- _Directive_: Recast the material below as a numbered list. Start at the line containing "## [0.0.1] - 2022-03-16" and end at the close of the material, omitting blank lines and pictures.

- _Available records_:

Start of Block

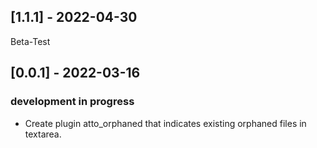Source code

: ## [1.1.1] - 2022-04-30
Beta-Test

## [0.0.1] - 2022-03-16
### development in progress
- Create plugin atto_orphaned that indicates existing orphaned files in textarea.
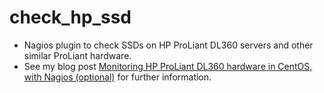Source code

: # check_hp_ssd

* Nagios plugin to check SSDs on HP ProLiant DL360 servers and other similar ProLiant hardware.
* See my blog post [Monitoring HP ProLiant DL360 hardware in CentOS, with Nagios (optional)](https://cetre.co.uk/blog/monitoring-hp-proliant-dl360-hardware-in-centos/) for further information.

End of Block

- _Response box_:
1. ## [0.0.1] - 2022-03-16
2. ### development in progress
3. - Create plugin atto_orphaned that indicates existing orphaned files in textarea.
4. Source code
5. : # check_hp_ssd
6. * Nagios plugin to check SSDs on HP ProLiant DL360 servers and other similar ProLiant hardware.
7. * See my blog post [Monitoring HP ProLiant DL360 hardware in CentOS, with Nagios (optional)](https://cetre.co.uk/blog/monitoring-hp-proliant-dl360-hardware-in-centos/) for further information.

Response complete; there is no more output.